Growers in the Atoyac region in the state of Guerrero, meanwhile, were among the first in Mexico to embark on the new opportunities offered by the specialty movement in the early 1990s, but the complications of high levels of insecurity and corruption running deep in the state eventually forced these growers to miss out on the first two decades of specialty developments.
“We have had coffee in Guerrero since the turn of the century, and we have some very good growing areas here, including mountain areas with coffee grown at strictly high altitudes of 1200 meters and more than 80% of the coffee sun-dried on outside patios,” said Esteban Castro, who was part of the team that worked to give rebirth to Guerrero’s famous “Natural Atoyac” beans over the last 20 years. Even though the area in production in Guerrero, like in the rest of the country, has been reduced over the last 20 years, the quality reports serve as powerful proof of the efforts achieved since Mexico’s second Cup of Excellence auction in 2013; beans from Guerrero have been a constant in the top 10 of Mexico’s finest.

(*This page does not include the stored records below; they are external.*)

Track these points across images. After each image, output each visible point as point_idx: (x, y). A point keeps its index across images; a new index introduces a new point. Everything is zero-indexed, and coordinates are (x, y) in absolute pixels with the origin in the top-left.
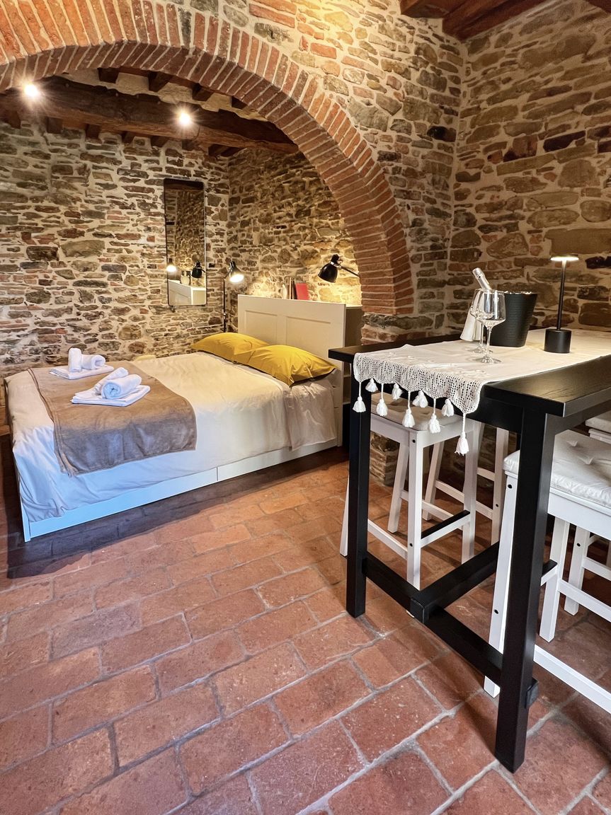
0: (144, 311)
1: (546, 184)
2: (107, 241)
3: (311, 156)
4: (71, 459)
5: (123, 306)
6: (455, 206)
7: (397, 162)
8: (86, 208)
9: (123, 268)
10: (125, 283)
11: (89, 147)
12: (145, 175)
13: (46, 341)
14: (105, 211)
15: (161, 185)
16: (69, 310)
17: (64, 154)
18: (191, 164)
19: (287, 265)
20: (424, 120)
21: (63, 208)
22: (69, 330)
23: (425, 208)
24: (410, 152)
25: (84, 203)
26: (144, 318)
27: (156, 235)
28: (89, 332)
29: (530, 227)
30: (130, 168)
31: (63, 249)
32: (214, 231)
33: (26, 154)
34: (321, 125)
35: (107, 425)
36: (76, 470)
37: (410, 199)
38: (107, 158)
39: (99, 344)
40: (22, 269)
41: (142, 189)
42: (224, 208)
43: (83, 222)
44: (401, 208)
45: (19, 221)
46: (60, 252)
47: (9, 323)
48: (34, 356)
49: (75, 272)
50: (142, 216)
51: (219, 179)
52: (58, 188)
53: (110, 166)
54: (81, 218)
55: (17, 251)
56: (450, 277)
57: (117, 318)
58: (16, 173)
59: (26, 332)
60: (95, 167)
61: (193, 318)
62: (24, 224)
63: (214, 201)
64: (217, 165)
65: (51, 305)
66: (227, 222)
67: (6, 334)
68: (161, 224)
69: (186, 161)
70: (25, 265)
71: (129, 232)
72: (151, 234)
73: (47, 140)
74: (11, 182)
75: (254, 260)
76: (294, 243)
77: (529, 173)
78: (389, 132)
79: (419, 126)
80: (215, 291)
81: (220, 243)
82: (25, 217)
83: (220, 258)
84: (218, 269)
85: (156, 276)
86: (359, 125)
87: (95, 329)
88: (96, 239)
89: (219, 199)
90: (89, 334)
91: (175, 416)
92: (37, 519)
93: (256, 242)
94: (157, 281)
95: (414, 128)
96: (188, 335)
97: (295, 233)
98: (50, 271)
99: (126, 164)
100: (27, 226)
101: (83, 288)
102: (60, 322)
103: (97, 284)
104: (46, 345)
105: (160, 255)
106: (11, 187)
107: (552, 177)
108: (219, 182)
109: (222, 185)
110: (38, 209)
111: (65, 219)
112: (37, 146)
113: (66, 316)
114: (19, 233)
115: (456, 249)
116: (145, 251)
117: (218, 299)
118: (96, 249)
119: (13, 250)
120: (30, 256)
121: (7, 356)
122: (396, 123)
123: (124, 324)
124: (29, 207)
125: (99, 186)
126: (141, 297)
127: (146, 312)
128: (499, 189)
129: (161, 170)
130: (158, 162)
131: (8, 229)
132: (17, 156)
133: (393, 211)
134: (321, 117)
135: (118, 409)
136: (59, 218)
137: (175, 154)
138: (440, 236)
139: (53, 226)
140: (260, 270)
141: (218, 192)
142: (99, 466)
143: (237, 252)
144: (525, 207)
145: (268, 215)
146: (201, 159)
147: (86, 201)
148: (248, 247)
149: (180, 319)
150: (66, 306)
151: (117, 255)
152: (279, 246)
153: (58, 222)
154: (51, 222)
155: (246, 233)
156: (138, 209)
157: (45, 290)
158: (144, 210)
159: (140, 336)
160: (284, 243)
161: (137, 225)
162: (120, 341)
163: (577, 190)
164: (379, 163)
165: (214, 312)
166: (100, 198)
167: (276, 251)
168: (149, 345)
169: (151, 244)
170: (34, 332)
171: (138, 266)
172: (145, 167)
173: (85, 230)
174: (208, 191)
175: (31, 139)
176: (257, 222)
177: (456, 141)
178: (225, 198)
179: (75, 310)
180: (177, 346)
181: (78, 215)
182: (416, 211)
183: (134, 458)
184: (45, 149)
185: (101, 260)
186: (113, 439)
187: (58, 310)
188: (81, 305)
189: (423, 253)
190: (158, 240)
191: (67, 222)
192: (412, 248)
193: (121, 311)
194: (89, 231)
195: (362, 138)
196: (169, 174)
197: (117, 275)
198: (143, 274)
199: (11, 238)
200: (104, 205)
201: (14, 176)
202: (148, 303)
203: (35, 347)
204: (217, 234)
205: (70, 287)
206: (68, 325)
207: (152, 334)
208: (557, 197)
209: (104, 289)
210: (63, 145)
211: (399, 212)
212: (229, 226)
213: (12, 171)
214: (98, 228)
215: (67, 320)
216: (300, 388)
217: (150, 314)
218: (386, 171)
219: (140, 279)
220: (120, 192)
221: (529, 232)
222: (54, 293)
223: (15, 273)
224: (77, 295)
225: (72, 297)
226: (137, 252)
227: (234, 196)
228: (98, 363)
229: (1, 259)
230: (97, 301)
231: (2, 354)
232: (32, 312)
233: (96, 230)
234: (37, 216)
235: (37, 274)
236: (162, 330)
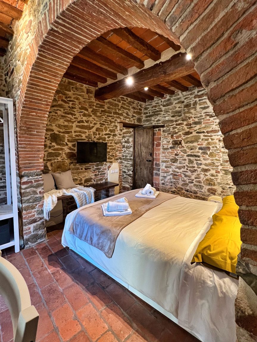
0: (217, 172)
2: (202, 135)
5: (207, 168)
8: (194, 120)
9: (209, 148)
10: (209, 156)
11: (198, 92)
14: (202, 120)
16: (184, 167)
17: (189, 99)
21: (185, 123)
22: (183, 176)
25: (193, 118)
26: (217, 176)
28: (190, 178)
31: (184, 140)
33: (176, 104)
39: (194, 185)
43: (192, 127)
45: (170, 131)
46: (183, 142)
47: (165, 169)
49: (187, 150)
52: (185, 114)
57: (203, 173)
58: (172, 112)
59: (169, 174)
60: (200, 100)
65: (177, 164)
67: (163, 174)
70: (171, 148)
71: (213, 129)
73: (183, 95)
74: (170, 116)
82: (172, 129)
87: (193, 177)
88: (197, 134)
90: (190, 179)
98: (178, 150)
100: (173, 132)
101: (190, 158)
102: (180, 171)
103: (196, 156)
104: (174, 180)
106: (170, 118)
110: (176, 125)
111: (186, 127)
112: (180, 99)
113: (183, 170)
114: (170, 135)
118: (196, 139)
119: (168, 142)
120: (173, 144)
121: (163, 182)
123: (207, 177)
124: (174, 124)
125: (201, 109)
126: (217, 164)
127: (219, 172)
131: (167, 134)
132: (173, 106)
136: (183, 127)
139: (181, 131)
147: (194, 118)
150: (183, 165)
151: (206, 142)
153: (183, 129)
154: (180, 129)
157: (176, 158)
159: (214, 185)
161: (217, 125)
162: (204, 185)
166: (201, 115)
170: (171, 174)
171: (216, 147)
173: (193, 131)
175: (178, 97)
179: (186, 167)
181: (191, 124)
184: (183, 99)
187: (180, 167)
188: (189, 165)
191: (186, 129)
193: (206, 170)
194: (194, 131)
197: (205, 152)
198: (219, 151)
199: (168, 138)
201: (171, 114)
202: (220, 167)
203: (171, 180)
205: (185, 157)
206: (183, 174)
207: (221, 185)
209: (199, 159)
210: (188, 95)
214: (198, 129)
217: (221, 174)
219: (217, 154)
222: (179, 159)
223: (168, 151)
224: (187, 161)
225: (186, 162)
226: (217, 139)
229: (164, 146)
230: (195, 164)
231: (161, 181)
232: (172, 166)
233: (198, 130)
234: (176, 128)
235: (174, 151)
236: (227, 184)
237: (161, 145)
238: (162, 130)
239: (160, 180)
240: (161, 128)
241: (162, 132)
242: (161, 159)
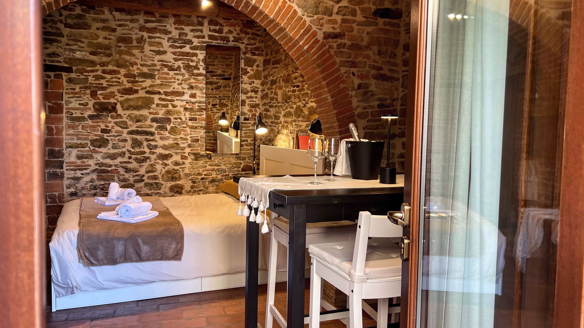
0: (184, 158)
2: (156, 97)
4: (87, 255)
5: (167, 152)
6: (403, 71)
7: (342, 39)
8: (141, 70)
9: (169, 120)
10: (169, 133)
11: (147, 21)
12: (190, 42)
13: (103, 179)
14: (156, 73)
15: (204, 50)
16: (123, 154)
17: (126, 28)
18: (230, 32)
19: (300, 119)
20: (369, 3)
21: (123, 71)
22: (122, 171)
23: (370, 74)
24: (355, 30)
25: (139, 66)
26: (183, 163)
27: (198, 93)
28: (137, 173)
30: (178, 37)
31: (121, 104)
32: (249, 89)
33: (98, 29)
34: (272, 17)
35: (115, 234)
36: (89, 263)
37: (355, 67)
38: (160, 30)
39: (145, 184)
40: (89, 120)
41: (188, 54)
42: (259, 68)
43: (138, 82)
44: (346, 75)
45: (89, 82)
46: (119, 107)
47: (76, 163)
48: (93, 192)
49: (129, 123)
50: (187, 76)
51: (255, 44)
52: (120, 55)
53: (162, 36)
54: (137, 79)
55: (86, 105)
56: (399, 131)
57: (161, 162)
58: (90, 45)
59: (88, 171)
60: (150, 37)
61: (228, 165)
62: (93, 84)
63: (250, 63)
64: (254, 31)
65: (108, 150)
66: (261, 81)
67: (73, 172)
68: (202, 83)
69: (226, 29)
70: (91, 117)
71: (175, 90)
72: (194, 91)
73: (114, 17)
74: (85, 51)
75: (279, 115)
76: (304, 100)
78: (334, 17)
79: (363, 10)
80: (249, 142)
81: (254, 99)
82: (94, 79)
83: (254, 112)
84: (252, 122)
85: (196, 128)
86: (306, 14)
87: (142, 171)
88: (148, 95)
89: (255, 61)
90: (137, 175)
91: (167, 233)
92: (61, 295)
93: (280, 99)
94: (197, 132)
95: (358, 12)
96: (222, 180)
97: (306, 91)
98: (110, 122)
99: (175, 34)
100: (94, 85)
101: (135, 136)
102: (116, 163)
103: (146, 133)
104: (102, 183)
105: (201, 109)
106: (85, 55)
108: (255, 46)
109: (257, 49)
110: (104, 72)
111: (124, 80)
112: (106, 22)
113: (120, 159)
114: (88, 91)
115: (403, 107)
116: (187, 106)
117: (251, 149)
118: (147, 104)
119: (83, 104)
120: (96, 110)
121: (72, 190)
122: (340, 9)
123: (167, 168)
124: (97, 70)
125: (152, 53)
126: (182, 145)
127: (186, 158)
129: (204, 37)
130: (202, 31)
131: (81, 88)
132: (91, 31)
133: (338, 78)
135: (125, 225)
136: (119, 79)
137: (216, 24)
138: (388, 97)
139: (114, 86)
140: (283, 123)
141: (254, 54)
142: (106, 262)
143: (267, 107)
145: (289, 75)
146: (239, 26)
147: (141, 65)
148: (274, 103)
149: (216, 165)
150: (121, 150)
151: (164, 109)
152: (295, 103)
153: (119, 82)
154: (113, 82)
155: (273, 91)
156: (183, 71)
157: (105, 137)
158: (188, 71)
159: (180, 178)
160: (298, 100)
161: (181, 84)
162: (163, 182)
164: (324, 41)
165: (247, 160)
166: (153, 62)
167: (292, 108)
168: (187, 187)
169: (193, 100)
170: (94, 171)
171: (181, 119)
172: (190, 36)
173: (139, 88)
174: (245, 54)
175: (103, 17)
176: (281, 81)
177: (403, 18)
178: (260, 60)
179: (127, 155)
180: (211, 189)
181: (134, 76)
182: (361, 77)
184: (113, 24)
185: (150, 113)
186: (118, 244)
187: (114, 154)
188: (133, 150)
189: (369, 111)
190: (199, 97)
191: (125, 83)
192: (358, 106)
193: (165, 157)
194: (142, 89)
195: (308, 23)
196: (211, 41)
197: (163, 126)
198: (185, 125)
199: (82, 95)
200: (155, 68)
201: (88, 47)
202: (188, 150)
203: (94, 184)
204: (252, 91)
205: (125, 135)
206: (121, 167)
207: (190, 178)
209: (152, 138)
210: (126, 20)
211: (344, 78)
212: (262, 84)
213: (86, 43)
214: (149, 87)
215: (121, 163)
217: (189, 160)
218: (331, 47)
219: (182, 129)
220: (169, 57)
222: (111, 139)
223: (83, 123)
224: (130, 142)
225: (126, 144)
226: (181, 106)
227: (267, 58)
228: (130, 195)
229: (74, 112)
230: (146, 147)
231: (67, 188)
232: (95, 155)
233: (148, 88)
234: (103, 78)
235: (100, 124)
236: (199, 174)
237: (65, 111)
238: (65, 78)
239: (65, 187)
240: (64, 74)
241: (64, 81)
242: (65, 141)
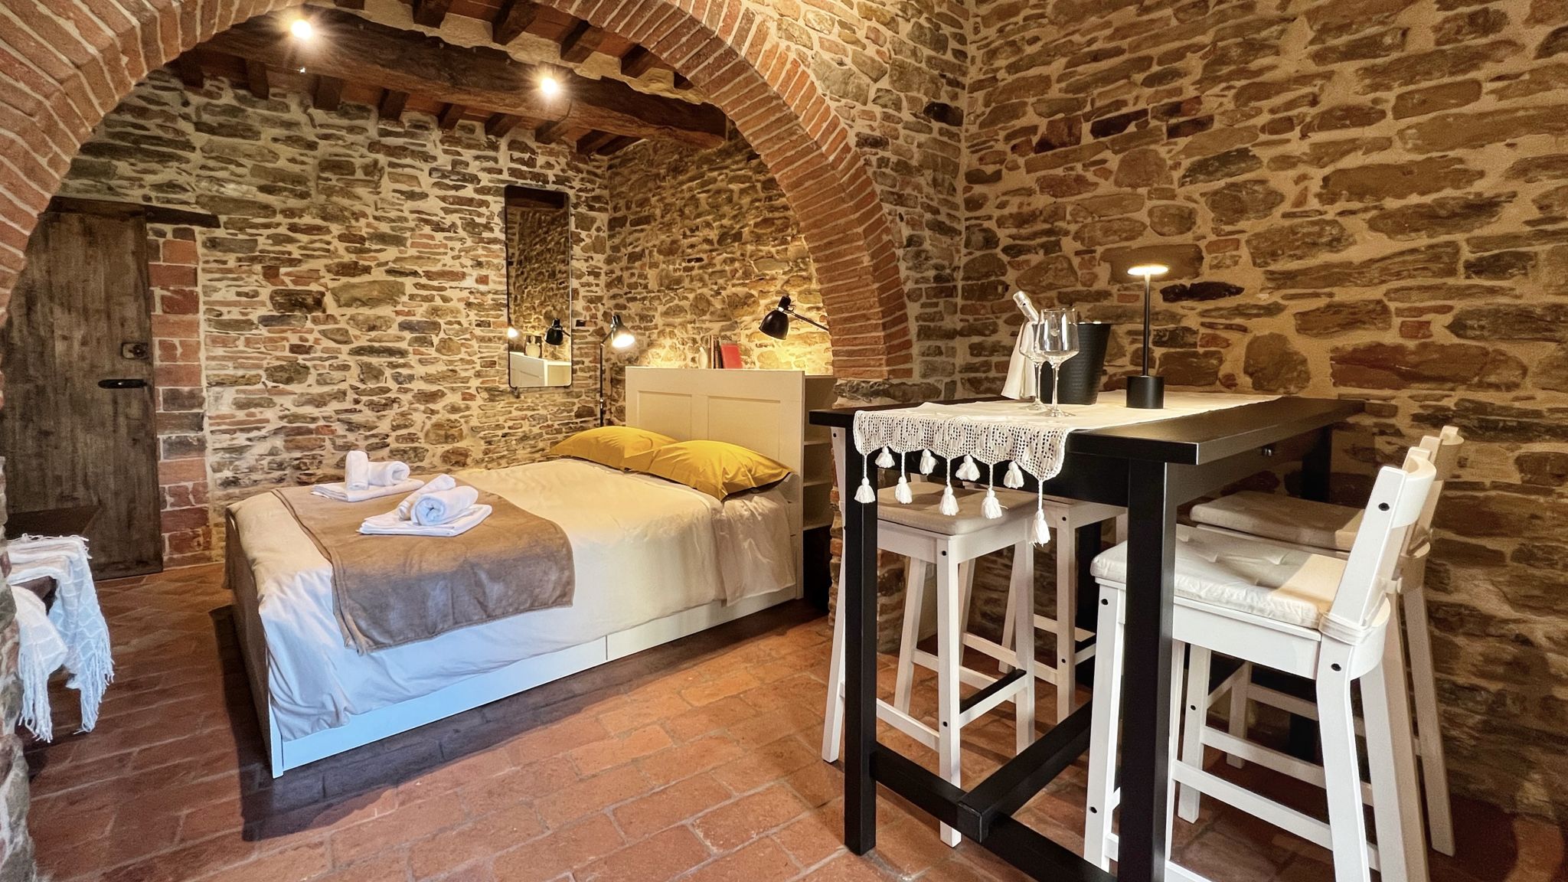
0: (468, 397)
1: (1096, 184)
2: (408, 282)
3: (755, 139)
4: (363, 624)
5: (434, 388)
6: (967, 219)
7: (883, 150)
8: (376, 228)
9: (436, 326)
10: (438, 350)
11: (384, 133)
12: (474, 179)
13: (298, 448)
14: (408, 234)
15: (500, 195)
16: (341, 395)
17: (341, 142)
18: (549, 165)
19: (704, 318)
20: (919, 91)
21: (336, 229)
22: (340, 429)
23: (924, 221)
24: (901, 138)
25: (371, 220)
26: (468, 408)
27: (492, 275)
28: (374, 432)
29: (1078, 246)
30: (450, 168)
31: (333, 294)
32: (584, 270)
33: (275, 140)
34: (775, 89)
35: (424, 565)
36: (371, 643)
37: (902, 205)
38: (413, 151)
39: (391, 451)
40: (261, 326)
41: (470, 201)
42: (601, 234)
43: (369, 251)
44: (890, 218)
45: (260, 247)
46: (328, 300)
47: (233, 416)
48: (277, 474)
49: (353, 332)
50: (469, 243)
51: (593, 190)
52: (328, 196)
53: (417, 163)
54: (367, 245)
55: (253, 297)
56: (962, 324)
57: (422, 408)
58: (257, 171)
59: (263, 432)
60: (391, 165)
61: (551, 408)
62: (269, 252)
63: (585, 223)
64: (591, 168)
65: (310, 386)
66: (605, 256)
67: (228, 436)
68: (498, 256)
69: (541, 160)
70: (266, 321)
71: (447, 268)
72: (484, 272)
73: (312, 120)
74: (250, 184)
75: (651, 313)
76: (716, 284)
77: (1072, 169)
78: (870, 106)
79: (912, 101)
80: (587, 363)
81: (594, 288)
82: (270, 242)
83: (594, 311)
84: (591, 329)
85: (490, 340)
86: (828, 93)
87: (384, 427)
88: (391, 278)
89: (593, 220)
90: (373, 436)
91: (538, 550)
92: (298, 734)
93: (653, 284)
94: (491, 347)
95: (905, 104)
96: (541, 435)
97: (718, 268)
98: (310, 329)
99: (444, 161)
100: (272, 255)
101: (365, 359)
102: (325, 414)
103: (391, 352)
104: (298, 454)
105: (497, 306)
106: (248, 192)
107: (1106, 174)
108: (593, 194)
109: (597, 199)
110: (293, 228)
111: (340, 247)
112: (295, 128)
113: (335, 405)
114: (258, 268)
115: (970, 282)
116: (472, 300)
117: (590, 377)
118: (390, 295)
119: (246, 295)
120: (277, 305)
121: (227, 474)
122: (879, 94)
123: (435, 418)
124: (278, 225)
125: (399, 195)
126: (463, 374)
127: (472, 397)
128: (1029, 192)
129: (500, 172)
130: (496, 160)
131: (240, 260)
132: (260, 143)
133: (880, 222)
134: (775, 78)
135: (441, 542)
136: (328, 243)
137: (525, 148)
138: (946, 263)
139: (318, 257)
140: (660, 328)
141: (591, 208)
142: (411, 635)
143: (622, 301)
144: (1068, 217)
145: (674, 242)
146: (566, 157)
147: (376, 218)
148: (639, 293)
149: (528, 409)
150: (336, 388)
151: (426, 305)
152: (693, 290)
153: (328, 251)
154: (314, 250)
155: (636, 272)
156: (462, 233)
157: (301, 361)
158: (472, 233)
159: (461, 437)
160: (700, 285)
161: (459, 257)
162: (427, 446)
163: (1143, 191)
164: (858, 149)
165: (584, 397)
166: (400, 214)
167: (686, 298)
168: (477, 453)
169: (483, 288)
170: (277, 431)
171: (459, 323)
172: (474, 168)
173: (373, 264)
174: (576, 206)
175: (286, 116)
176: (655, 253)
177: (964, 126)
178: (602, 218)
180: (521, 453)
181: (362, 240)
182: (912, 224)
183: (470, 622)
184: (309, 134)
185: (398, 313)
186: (434, 590)
187: (321, 396)
188: (362, 386)
189: (923, 286)
190: (495, 282)
191: (342, 251)
192: (908, 278)
193: (433, 397)
194: (379, 265)
195: (833, 113)
196: (514, 179)
197: (425, 338)
198: (468, 336)
199: (244, 276)
200: (406, 225)
201: (253, 175)
202: (475, 383)
203: (278, 459)
204: (589, 273)
205: (344, 357)
206: (339, 420)
207: (481, 434)
208: (1116, 201)
209: (401, 361)
210: (336, 127)
211: (888, 224)
212: (609, 261)
213: (249, 166)
214: (394, 261)
215: (337, 412)
216: (737, 503)
217: (479, 401)
218: (867, 163)
219: (462, 344)
220: (433, 205)
221: (1077, 253)
222: (315, 367)
223: (247, 334)
224: (355, 371)
225: (347, 374)
226: (459, 300)
227: (618, 215)
228: (397, 475)
229: (224, 310)
230: (390, 380)
231: (214, 471)
232: (276, 399)
233: (391, 265)
234: (291, 240)
235: (288, 334)
236: (498, 427)
237: (202, 307)
238: (199, 238)
239: (209, 470)
240: (197, 229)
241: (199, 244)
242: (204, 374)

Watching the boom in specialty coffee from Mexico even inspired a new generation of growers to add a state to the Mexican coffee map, with a handful of independent entrepreneurs starting planting coffee in the State of Mexico between 2004 and 2005, making it the country’s 15th coffee growing state.
“We had seen the development and demand for quality coffee in Mexico City growing since the late 1990s and decided that, being so close to the capital, it was an obvious opportunity especially for the more rural areas where poverty is still high and coffee production can help create jobs,” Enrique Rodriguez, one of the pioneers in the Temascaltepec coffee region, told STiR in a recent interview. The results have been an overwhelming success, with local grower Federico Barrueta taking the #2 spot for Estado de Mexico in the 2018 Cup of Excellence auction with his washed bourbon-caturra lot, earning 90.47 points and fetching an impressive US$28.30 per pound.
At Finca Hamburgo, the first main flowering for the next 2021-22 harvest started on March 27, and like a carpet of snow, the white flowers have covered trees across the estate.
“We are finishing this harvest at about 20% down from last year after having to spray five times against rust,” said Edelmann of Finca Hamburgo. “Coffee production has become very expensive in Mexico, but even with all the problems of climate and low prices, there is still a future for coffee here, and we continue to find new clients who are willing to pay for quality coffee.” The tiny growers in Mexico’s smallest coffee states are proof of this, and the industry is sure to follow them closely.